And then select Edit, Clear

The case/record will be removed from the dataset.

NB If you have made a mistake then the usual key sequence of [Ctrl] + [Z]orclicking on the undo icon will reverse the change!

Some Exploratory Analysis

Checking categorical variables

Checking for the number of cases of same day admission and non-same day admission.

Select Analyze, Descriptive Statistics, Frequencies,

Click once on SDA variable in the left hand column and then click on the to move this into the Variables box.

Click on the Statistics button.

Tick Minimum and Maximum check box and then select <OK>.

The output is displayed below.

Checking Continuous Variables

Checking for the LOS variable.

Select Analyze, Descriptive Statistics, Descriptives

Click once on LOS variable in the left hand column and then click on the to move this into the Variables box.

And then click on the Options… button

Ensure that the Mean, Sum, Std. deviation, Variance, Minimum, Maximum, Kurtosis & Skewness are checked

Then select Continue

Then select OK and the output will be similar to that displayed below.

“Descriptives also provides some information concerning the distribution of scores on continuous variables (skewness and kurtosis). This information may be needed if these variables are to be used in parametric statistical techniques (eg t-tests, analysis of variance). The skewness value provides an indication of the symmetry of the distribution. Kurtosis, on the other hand, provides information about the ‘peakedness’ of the distribution. If the distribution is perfectly normal you would obtain a skewness and kurtosis value of 0 (rather an uncommon occurrence in the social sciences).

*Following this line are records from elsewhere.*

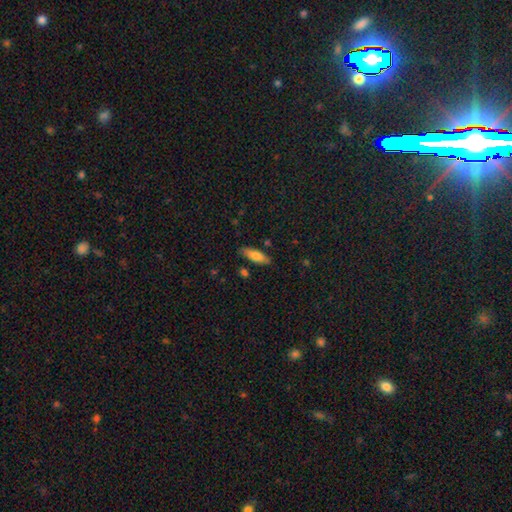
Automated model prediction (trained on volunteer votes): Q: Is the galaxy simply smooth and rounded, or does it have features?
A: smooth — 74%.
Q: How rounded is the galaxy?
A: in between — 52%.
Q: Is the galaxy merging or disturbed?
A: none — 83%.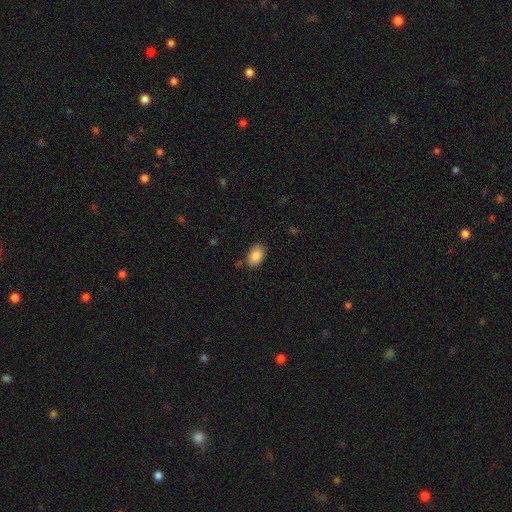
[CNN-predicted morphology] This appears to be a smooth galaxy with no disk features (87%) that is in between round and cigar-shaped (89%). Merging: none (83%).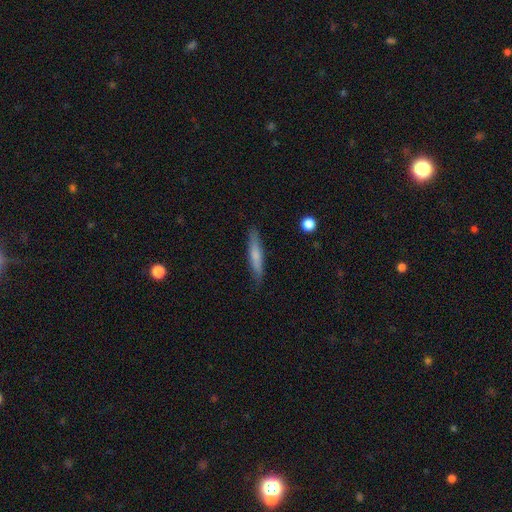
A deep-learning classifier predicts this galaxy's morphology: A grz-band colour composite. It shows a smooth galaxy with no disk features (68%) that is cigar-shaped (90%). Merging: none (86%).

Positive skewness values indicate positive skew (scores clustered to the left at the low values). Negative skewness values indicate a clustering of scores at the high end (right-hand side of a graph). Positive kurtosis values indicate that the distribution is rather peaked (clustered in the centre), with long thin tails. Kurtosis values below 0 indicate a distribution that is relatively flat (too many cases in the extremes). With reasonably large samples, skewness will not ‘make a substantive difference in the analysis’ (Tabachnick & Fidell, 2001, p. 74). Kurtosis can result in an underestimate of the variance, but this risk is also reduced with a large sample (200+ cases: see Tabachnick & Fidell, 2001, p. 75)”. (Pallant J, 2004, p.51-52)

Frequency Distributions (Histograms) and the normal distribution

Once you’ve collected some data a very useful thing to do is to plot a graph of how many times each score occurs. This is known as a frequency distribution, or histogram, which is a graph plotting values of observations on the horizontal axis, with a bar showing how many times each value occurred in the data set. Frequency distributions can be very useful for assessing properties of the distribution of scores.

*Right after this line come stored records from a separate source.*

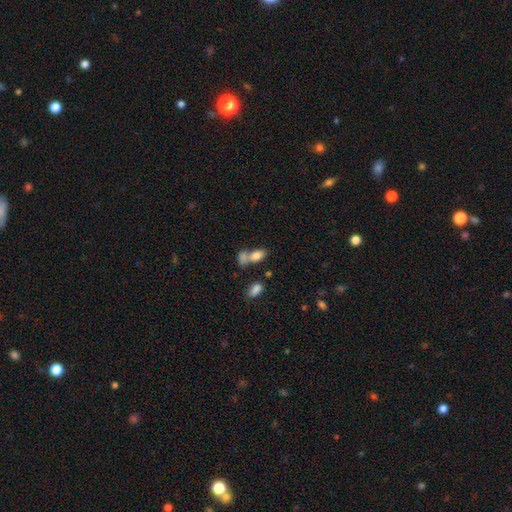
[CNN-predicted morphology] smooth 80%, featured or disk 11%, star or artifact 9%. Down the decision tree: how rounded — in between (87%); merging — merger (49%).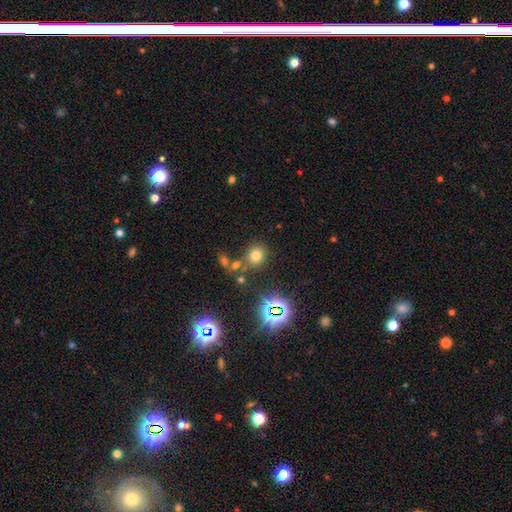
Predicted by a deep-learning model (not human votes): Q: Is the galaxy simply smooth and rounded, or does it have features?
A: smooth — 68%.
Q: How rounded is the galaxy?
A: round — 77%.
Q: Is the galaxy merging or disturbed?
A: none — 71%.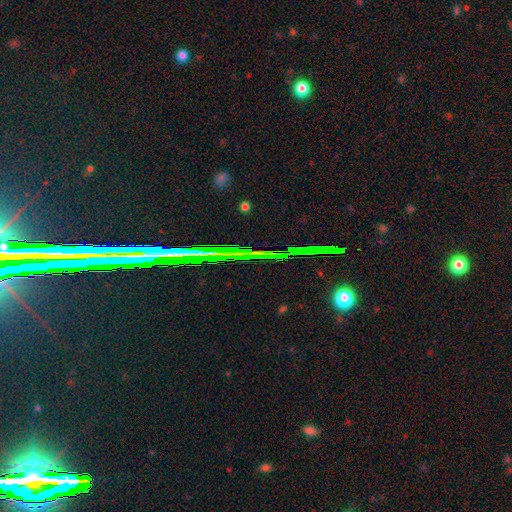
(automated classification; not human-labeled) Smooth or featured: star or artifact — 70% (featured or disk — 16%)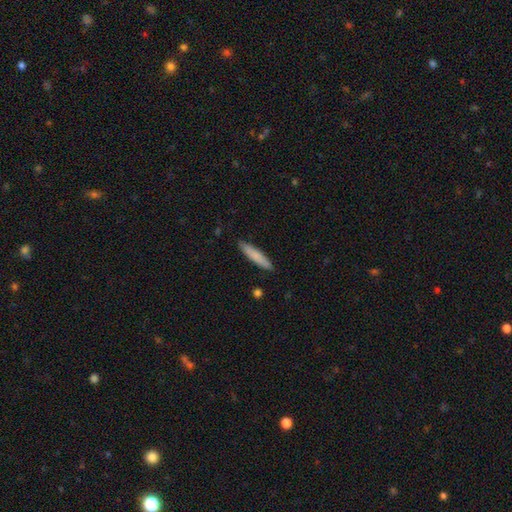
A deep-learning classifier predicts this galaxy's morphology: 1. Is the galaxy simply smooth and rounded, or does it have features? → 79% smooth, 15% featured or disk, 5% star or artifact.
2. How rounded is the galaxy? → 88% cigar-shaped, 11% in between, 1% round.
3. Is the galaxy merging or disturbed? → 89% none, 8% minor disturbance, 2% major disturbance, 1% merger.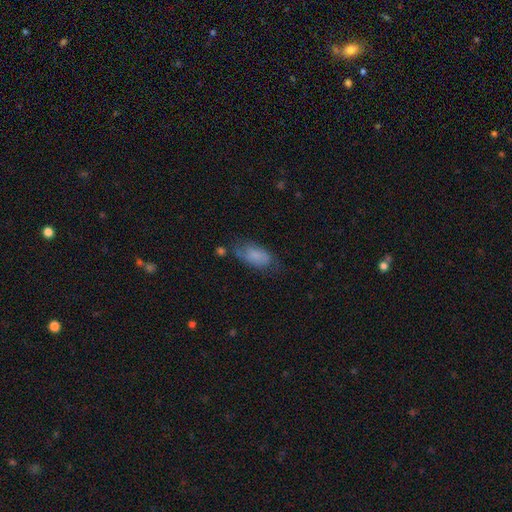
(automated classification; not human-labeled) smooth_or_featured: smooth (p=0.71) [alt: featured or disk p=0.21]
how_rounded: in between (p=0.91) [alt: cigar-shaped p=0.05]
merging: none (p=0.54) [alt: minor disturbance p=0.30]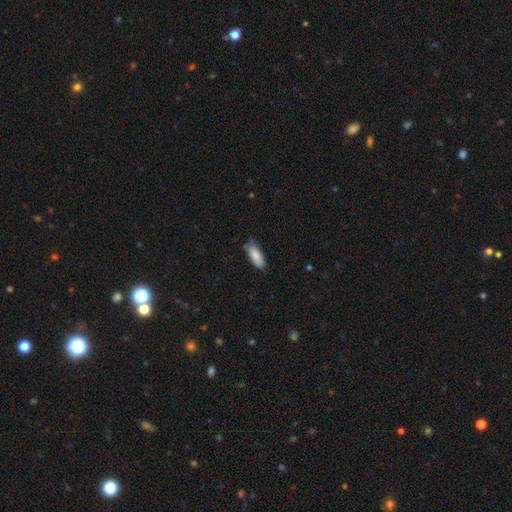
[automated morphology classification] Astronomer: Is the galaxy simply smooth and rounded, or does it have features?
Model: smooth — 86%.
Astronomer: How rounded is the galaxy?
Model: in between — 76%.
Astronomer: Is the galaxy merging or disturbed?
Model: none — 72%.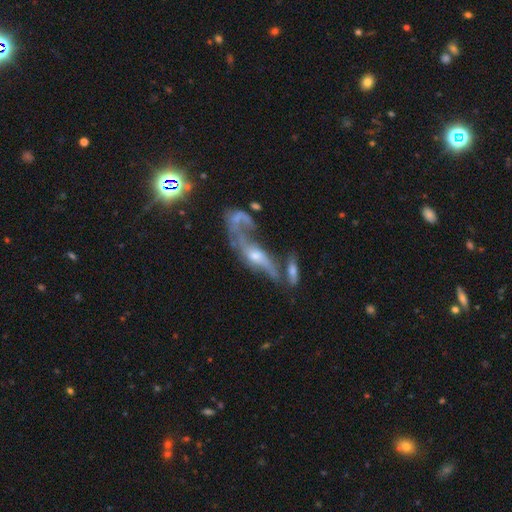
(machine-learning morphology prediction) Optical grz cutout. It shows a featured or disk galaxy (72%) with no bar (65%), spiral arms (68%) and a moderate central bulge (45%). Merging: merger (39%).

Frequency distributions come in many different shapes and sizes. It is quite important, therefore, to have some general descriptions for common types of distributions. In an ideal world our data would be distributed symmetrically around the centre of all scores. As such, if we drew a vertical line through the centre of the distribution then it should look the same on both sides. This is known as a normal distribution and is characterized by the bell-shaped curve with which you might already be familiar. This shape basically implies that the majority of scores lie around the centre of the distribution (so the largest bars on the histogram are all around the central value Also, as we get further away from the centre the bars get smaller, implying that as scores start to deviate from the centre their frequency is decreasing. As we move still further away from the centre our scores become very infrequent(the bars are very short). Many naturally occurring things have this shape of distribution. For example, most men in the UK are about 175 cm tall; some are a bit taller or shorter but most cluster around this value. There will be very few men who are really tall (i.e. above 205 cm) or really short (i.e. under 145 cm). An example of a normal distribution is shown below.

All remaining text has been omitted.